## [WHAT YOU SHOULD DO]
Exact reproduction is required for the lines below starting at the line with "If you would like to speak" and ending at the line with "After the questionnaire", both included. No other lines, and no pictures.

## [MATERIAL SUPPLIED]
"""

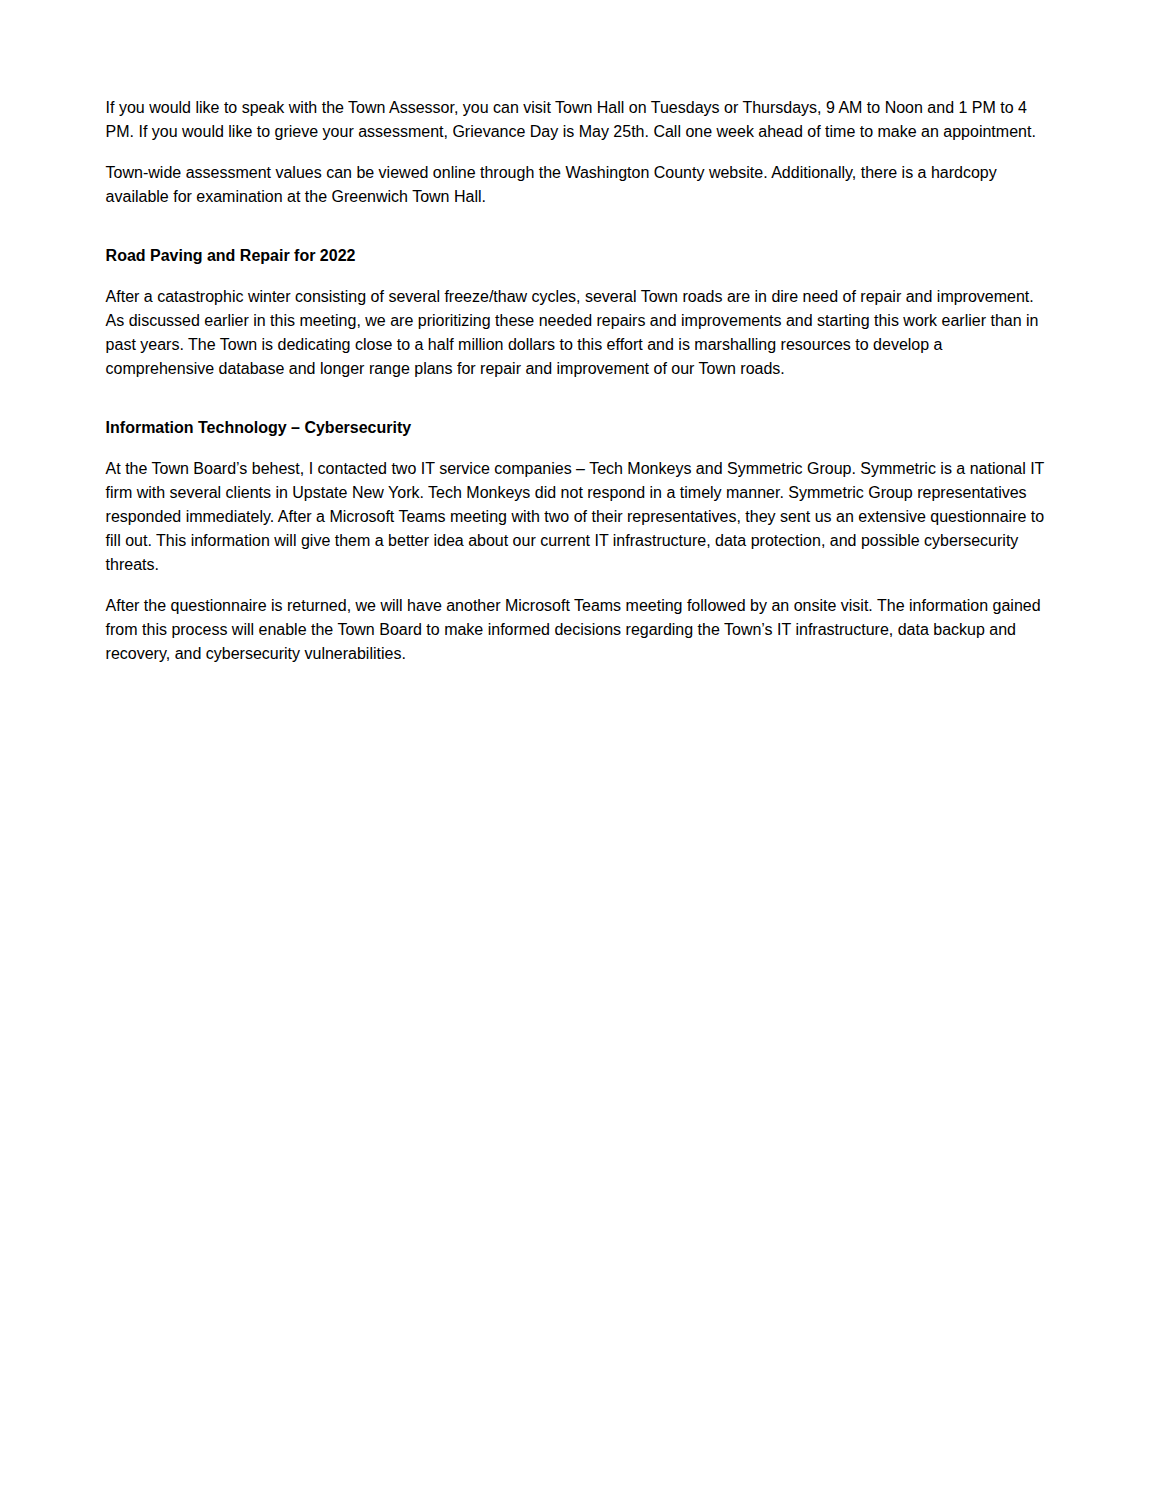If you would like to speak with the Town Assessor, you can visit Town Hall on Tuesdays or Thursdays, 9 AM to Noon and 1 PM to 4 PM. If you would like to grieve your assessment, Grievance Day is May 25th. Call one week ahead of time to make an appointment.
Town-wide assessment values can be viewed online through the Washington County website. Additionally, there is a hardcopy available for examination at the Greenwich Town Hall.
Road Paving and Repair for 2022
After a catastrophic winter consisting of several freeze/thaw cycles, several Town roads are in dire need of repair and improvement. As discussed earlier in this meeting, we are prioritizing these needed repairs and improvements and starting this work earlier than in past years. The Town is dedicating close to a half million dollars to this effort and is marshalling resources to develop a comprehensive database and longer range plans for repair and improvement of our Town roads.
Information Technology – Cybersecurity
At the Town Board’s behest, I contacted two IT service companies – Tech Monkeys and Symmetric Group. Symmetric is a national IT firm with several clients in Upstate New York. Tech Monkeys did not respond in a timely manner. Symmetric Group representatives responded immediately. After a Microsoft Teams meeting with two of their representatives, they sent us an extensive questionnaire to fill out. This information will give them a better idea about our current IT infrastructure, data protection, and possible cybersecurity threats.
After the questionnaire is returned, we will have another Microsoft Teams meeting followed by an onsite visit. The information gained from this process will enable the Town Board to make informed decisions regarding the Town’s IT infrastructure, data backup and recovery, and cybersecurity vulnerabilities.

"""
"""

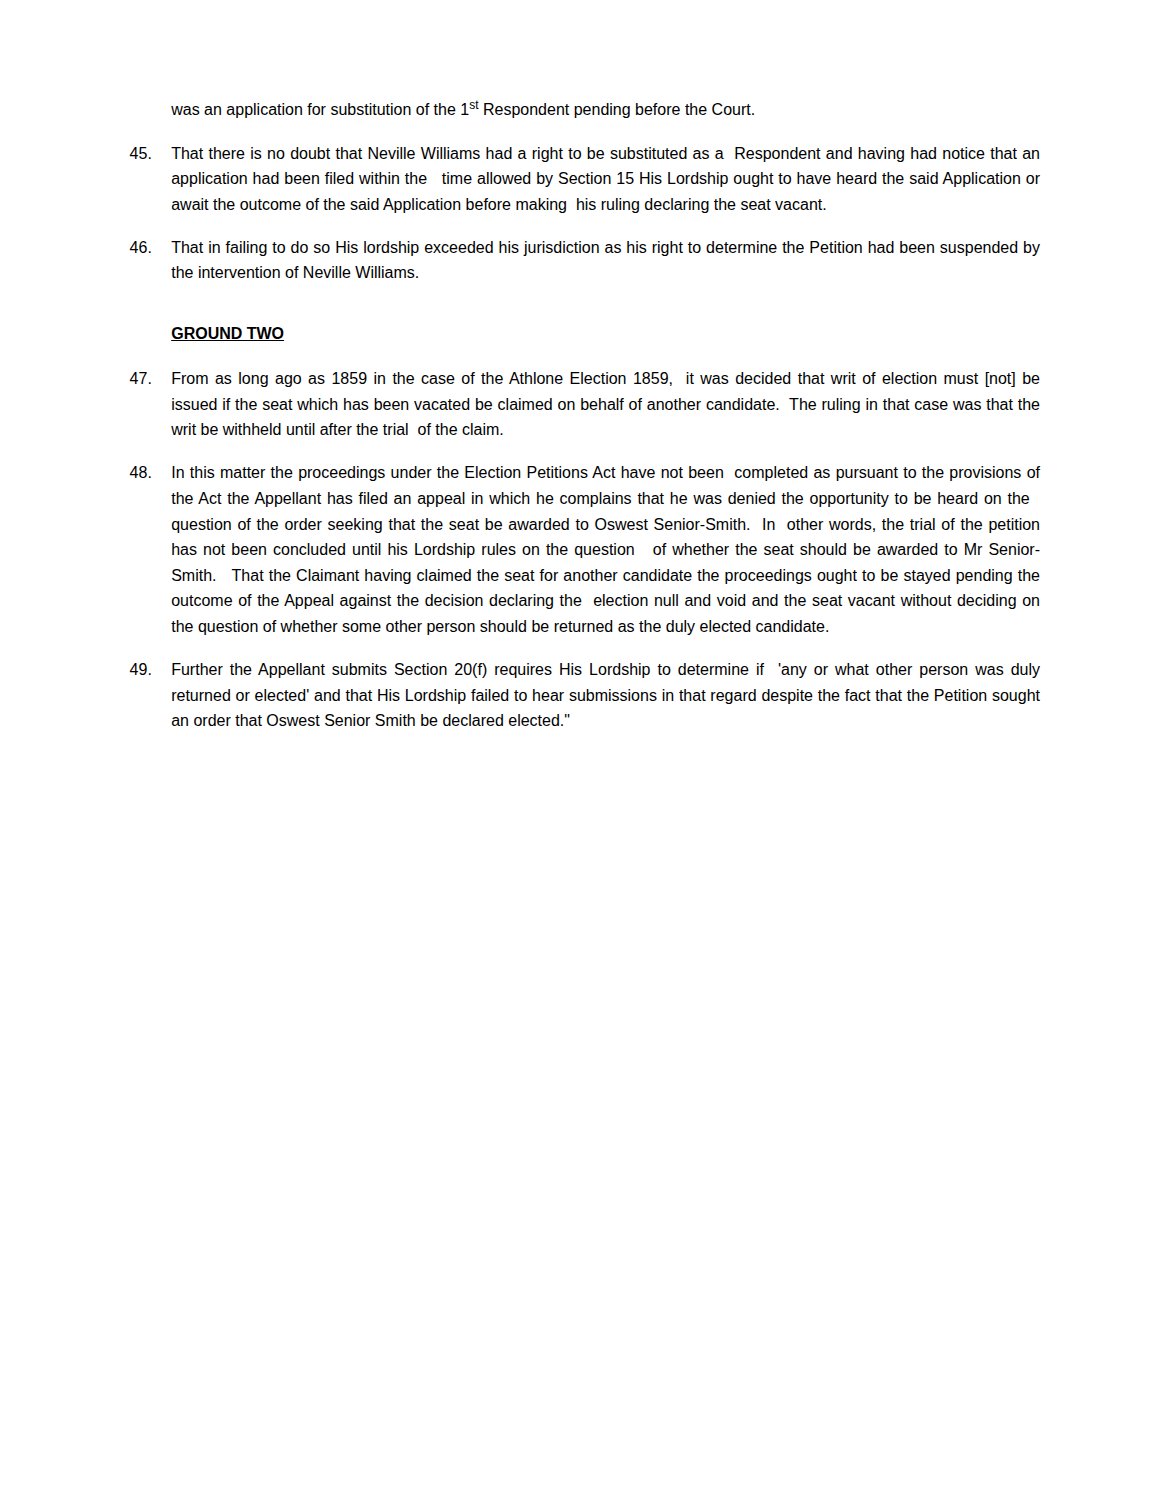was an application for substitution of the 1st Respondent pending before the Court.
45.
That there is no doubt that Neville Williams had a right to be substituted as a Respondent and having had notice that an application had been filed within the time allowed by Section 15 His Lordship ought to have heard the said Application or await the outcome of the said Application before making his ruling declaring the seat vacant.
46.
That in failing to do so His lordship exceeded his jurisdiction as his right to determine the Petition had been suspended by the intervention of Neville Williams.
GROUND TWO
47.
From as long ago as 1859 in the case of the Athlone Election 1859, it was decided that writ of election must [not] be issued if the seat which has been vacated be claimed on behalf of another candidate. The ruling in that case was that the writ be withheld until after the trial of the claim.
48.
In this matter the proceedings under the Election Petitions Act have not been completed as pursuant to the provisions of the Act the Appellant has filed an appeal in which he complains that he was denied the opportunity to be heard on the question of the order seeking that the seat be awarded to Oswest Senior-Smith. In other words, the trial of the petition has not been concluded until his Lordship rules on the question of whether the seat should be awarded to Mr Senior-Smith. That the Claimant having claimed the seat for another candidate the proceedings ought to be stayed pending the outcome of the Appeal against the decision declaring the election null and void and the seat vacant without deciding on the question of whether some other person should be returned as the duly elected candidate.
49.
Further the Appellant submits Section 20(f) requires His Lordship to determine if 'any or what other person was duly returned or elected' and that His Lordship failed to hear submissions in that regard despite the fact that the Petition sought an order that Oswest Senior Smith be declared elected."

"""

## [EXERCISE OUTPUT]
If you would like to speak with the Town Assessor, you can visit Town Hall on Tuesdays or Thursdays, 9 AM to Noon and 1 PM to 4 PM. If you would like to grieve your assessment, Grievance Day is May 25th. Call one week ahead of time to make an appointment.
Town-wide assessment values can be viewed online through the Washington County website. Additionally, there is a hardcopy available for examination at the Greenwich Town Hall.
Road Paving and Repair for 2022
After a catastrophic winter consisting of several freeze/thaw cycles, several Town roads are in dire need of repair and improvement. As discussed earlier in this meeting, we are prioritizing these needed repairs and improvements and starting this work earlier than in past years. The Town is dedicating close to a half million dollars to this effort and is marshalling resources to develop a comprehensive database and longer range plans for repair and improvement of our Town roads.
Information Technology – Cybersecurity
At the Town Board’s behest, I contacted two IT service companies – Tech Monkeys and Symmetric Group. Symmetric is a national IT firm with several clients in Upstate New York. Tech Monkeys did not respond in a timely manner. Symmetric Group representatives responded immediately. After a Microsoft Teams meeting with two of their representatives, they sent us an extensive questionnaire to fill out. This information will give them a better idea about our current IT infrastructure, data protection, and possible cybersecurity threats.
After the questionnaire is returned, we will have another Microsoft Teams meeting followed by an onsite visit. The information gained from this process will enable the Town Board to make informed decisions regarding the Town’s IT infrastructure, data backup and recovery, and cybersecurity vulnerabilities.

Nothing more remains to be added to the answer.